Well, I’m studying your form and learning the stretches. I could avoid looking upon your person entirely, but you’d have to be one hell of an instructor to help me get it right.”

He switched limbs again and wobbled, then winced as he righted himself.

“Oh, now I remember,” she said. “Pilates. Cat-bird. Bird-dog? There are animals involved.”

He laughed and nearly lost his balance again. “So you know them already.”

“Some are familiar, sure. But I didn’t know they were physio-approved.”

The opposite-arm-and-leg-point stretch made her thighs and butt feel amazing. She followed it with a cat pose, arching her back. Dogs point, cats arch. Something like that.

“Sometimes my wrists hurt,” he said.

“Yeah, mine too. You can make a fist, align your wrist to your arm, lock the joint, and use your entire arm to support your weight. It also helps to remove weight from your thumb. I’ve had my fair share of thumb pad strains.”

He did exactly as she suggested. The position exquisitely revealed his padded arm muscles.

“I don’t remember,” she said, “from when we were younger. But I bet you could lift a lot of weight before your back went out. I wouldn’t recommend it now. Not without a doctor’s say-so.”

Her gaze remained fixated on his robust forearms.

“I only began to not struggle with shopping bags several months ago,” he said. “I had become so weak in the stomach and the back.”

“I guess that makes sense. The planes support each other. When one side collapses…”

He relaxed onto all fours.

“Need a break?” she asked.

He rocked his body back somewhat, then rocked it forward, a move that might’ve been to loosen his hips. She joined him and discovered that, yes, it made her hips feel good. The joints moved slowly, tiny muscles receiving tiny stretches.

They rocked slowly side by side, her on the grass and he on her mat, until Jorunn, Alex, and Erik came over. Kate sat back on her heels and ignored Erik’s ogling. Ben grunted as he stood.

Alex placed before Kate his rolled turquoise yoga mat. “As promised,” he said to her. To Ben, he asked, “How does it feel?”

“Eh, good. It was less yoga than the stretches I should have been doing for the past year.”

Jorunn smirked. “Dinner in five minutes,” she said, then left with Alex and Erik.

Kate turned to Ben, hands on her hips, giving him her best disapproving look. “A year, huh?”

He failed to hide his sheepishness, then picked up her yoga mat, and she grabbed the one Alex had given her.

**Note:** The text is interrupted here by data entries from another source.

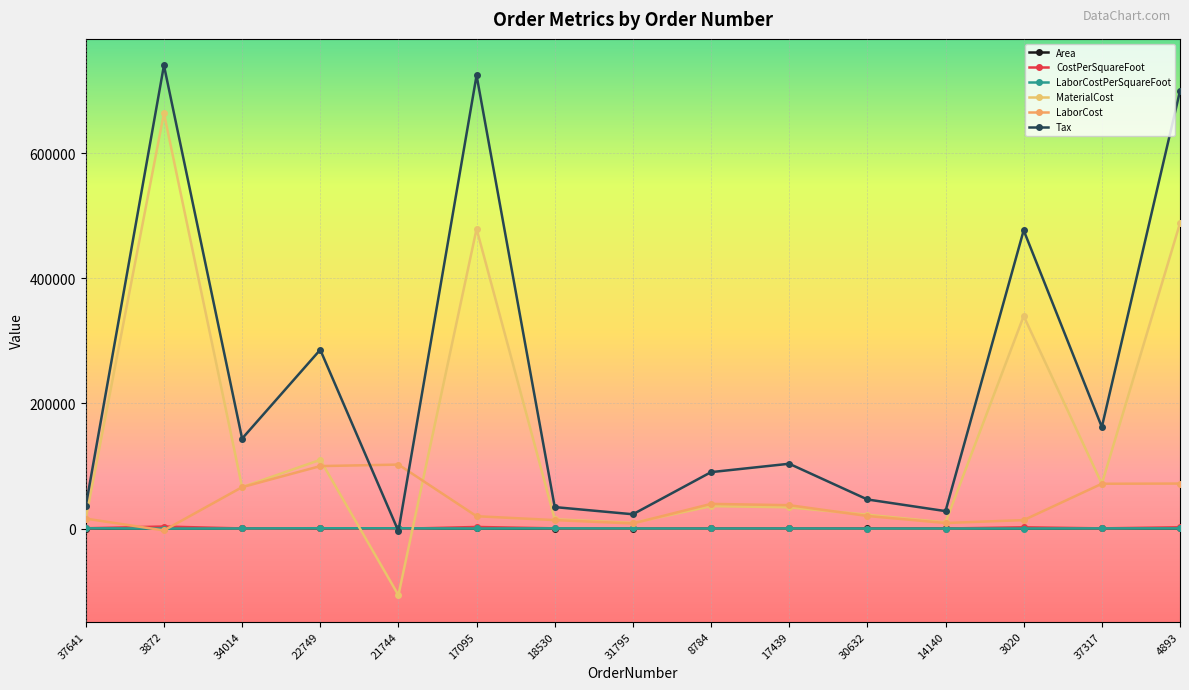

What is the total value across all series at 18530?

63473.4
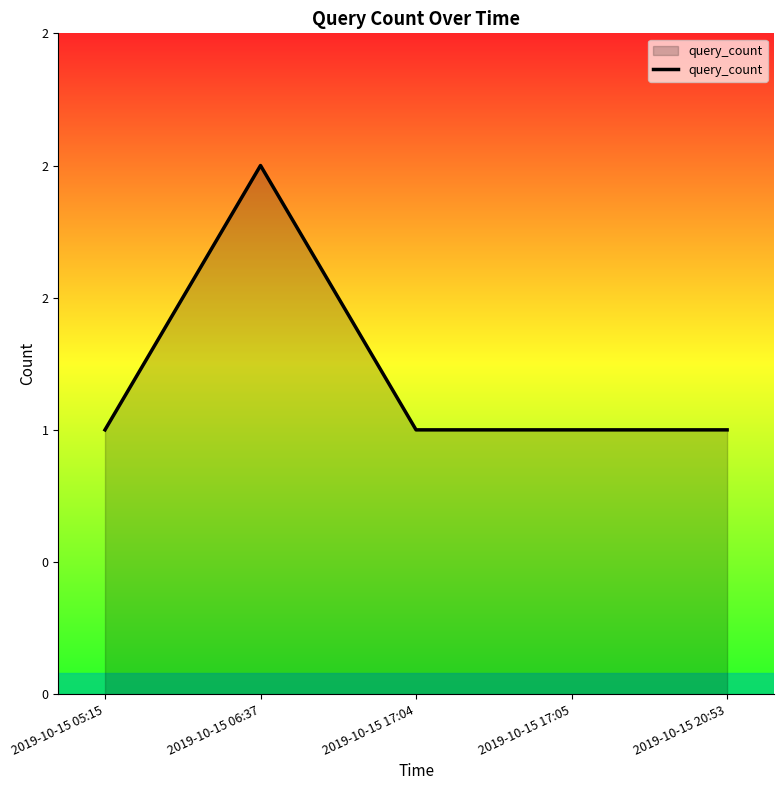

Reading left to right, what are all the values shown in this chart?

1	2	1	1	1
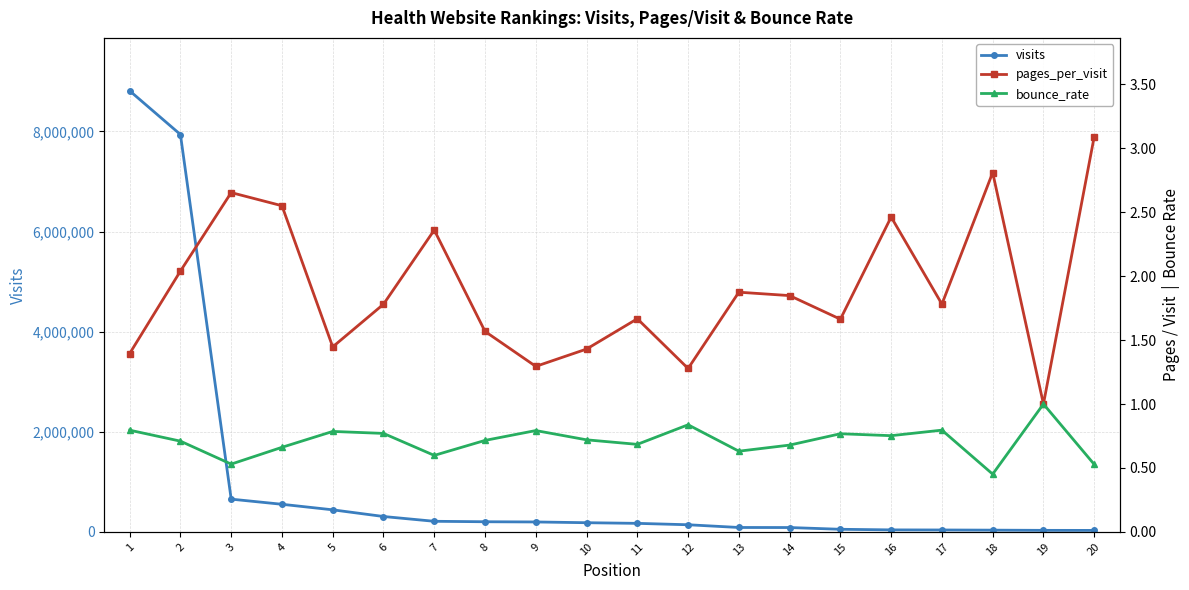

Which series changed the most between 3 and 14?

visits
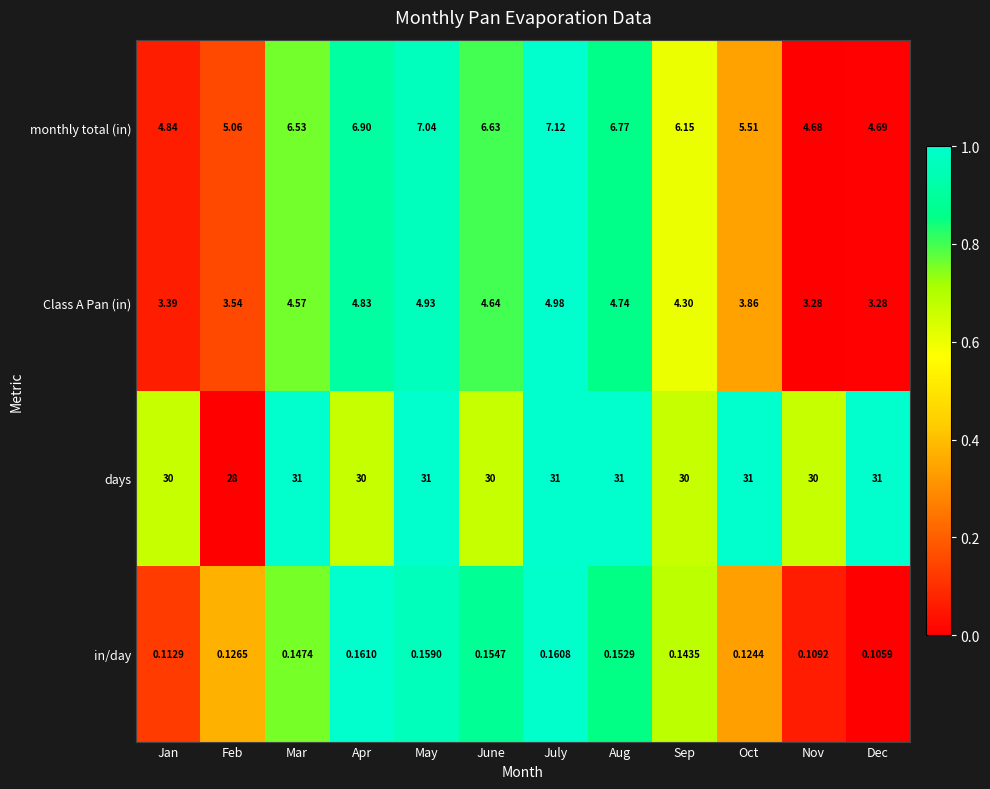

Rank the categories by in/day value from lowest to highest.

Dec, Nov, Jan, Oct, Feb, Sep, Mar, Aug, June, May, July, Apr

“It is odd,” he said, “having pain like this. The stretches are meant to help, but often, I am in too much pain to do them. And on the days I feel little pain, I think, ‘Oh, I do not need to do the exercises because I feel alright.’” He opened his trailer door and placed the mat inside. “It is psychological as much as physical. Knowing this does not make me any more sedulous, however.”

Kate tossed Alex’s mat inside her tent. “You’re not in more pain now, though, are you?”

“No. I feel good. At least for now.”

As they walked toward the house, she found herself wanting to hold his hand. The urge had come out of nowhere.

She avoided walking too closely astride him, and during their meal, she sat across from him, not next to him.